Since we want $t > 0$,
we take $t = \frac{20}{3}$.
This number is in fact less than $11$,
so is definitely a legitimate solution.
So the answer is $\frac{20}{3}$ seconds.
Note:
You {\emph{must}} include the units in this kind of problem.
\fi
\bigskip
(b)
What is the average upwards velocity of the mosquito in
the period between $1$ and $3$ seconds after it takes off?
\ifsolutions
\bigskip
{\emph{Solution:}}
The average velocity is the how far it went divided by how long it took
to go that far,
which here is
\begin{align*}
\frac{h (3) - h (1)}{3 - 1}
& = \frac{200 + 10 \cdot 3^2 - 3^3 - (200 + 10 \cdot 1^2 - 1^3)}{2}
\\
& = \frac{200 + 90 - 27 - (200 + 10 - 1)}{2}
= 27.
\end{align*}
So the average upwards velocity is $27$ millimeters/second.
Note: You {\emph{must}} include the units in this kind of
problem.
\bigskip
It is not correct to average the velocities at the endpoints
of the interval.
That is,
do not use
\[
\cancel{\frac{h' (3) + h' (1)}{2} = 25}.
\]
\fi
\vspace{2ex}
\noindent
8. (9 points)
If $x^2 y = (3 x + y)^5 + \cos (11)$, find
${\displaystyle{ \frac{d y}{d x} }}$ by implicit differentiation.
(You must solve for ${\displaystyle{ \frac{d y}{d x} }}$.)
% Recorded.
\ifsolutions
\bigskip
{\emph{Solution:}}
Differentiate both sides with respect to $x$, using the product rule
on the left and the chain rule on the right:
\[
2 x \cdot y + x^2 \frac{d y}{d x} = 5 (3x + y)^4 \frac{d}{dx} (3 x + y)

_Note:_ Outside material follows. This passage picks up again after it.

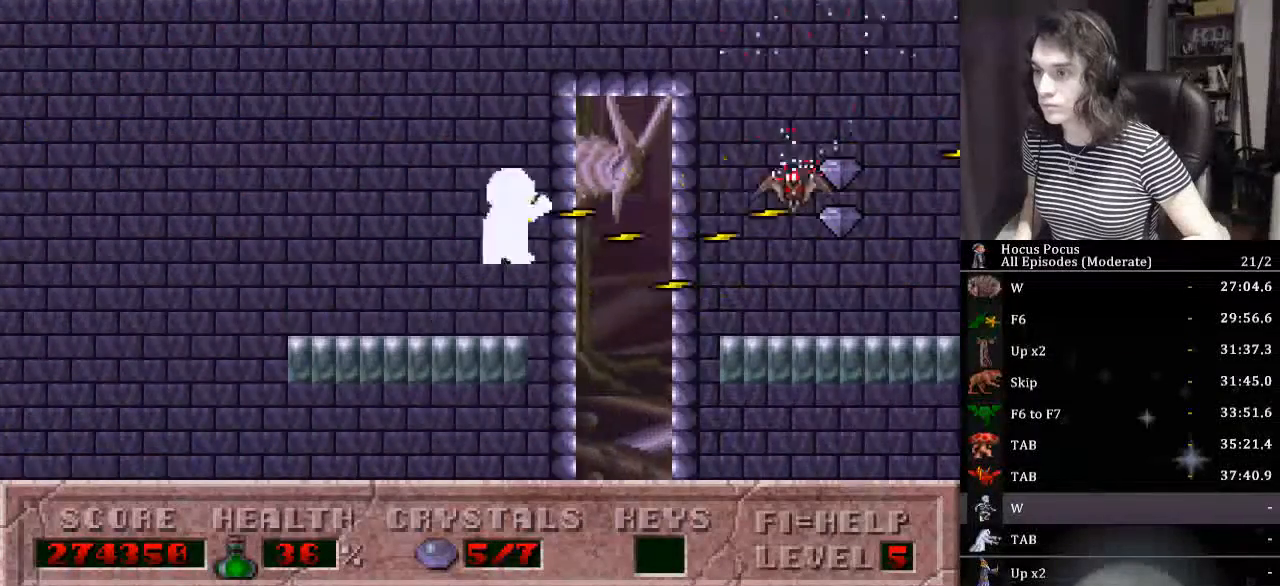
{"keys": ["alt_l", "right"], "events": [[100, "ctrl_l", "up"]]}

= 5 (3x + y)^4 \left( 3 + \frac{d y}{d x} \right).
\]
(The derivative of $\cos (11)$
is immediately seen to be
zero because $\cos (11)$ is a constant.)
Now solve for ${\displaystyle{ \frac{d y}{d x} }}$:
\[
2 x y + x^2 \frac{d y}{d x}
= 15 (3x + y)^4 + 5 (3x + y)^4 \frac{d y}{d x}
\]
\[
[x^2 - 5 (3x + y)^4 ] \frac{d y}{d x} = 15 (3x + y)^4 - 2 x y
\]
\[
\frac{d y}{d x} = \frac{15 (3x + y)^4 - 2 x y}{x^2 - 5 (3x + y)^4}.
\]
This fraction can't be simplified.
\bigskip
For those who prefer the other notation, here it is written with
$y$ as an explicit function $y (x)$ of $x$.
Start with
\[
x^2 y (x) = [3 x + y (x)]^5 + \cos (11).
\]
Then differentiate with respect to $x$, just as before:
\[
2 x \cdot y (x) + x^2 y' (x)
= 5 [3 x + y (x)]^4 \frac{d}{dx} (3 x + y (x))
= 5 [3 x + y (x)]^4 ( 3 + y' (x) ).
\]
Now solve for $y' (x)$:
\[
2 x y (x) + x^2 y' (x) = 15 [3 x + y (x)]^4 + 5 [3 x + y (x)]^4 y' (x)
\]
\[
\big[ x^2 - 5 [3 x + y (x)]^4 \big] y' (x)
= 15 [3 x + y (x)]^4 - 2 x y (x)
\]
\[
y' (x) = \frac{15 [3 x + y (x)]^4 - 2 x y (x)}{x^2 - 5 [3 x + y (x)]^4}.
\]
As before, this fraction can't be simplified.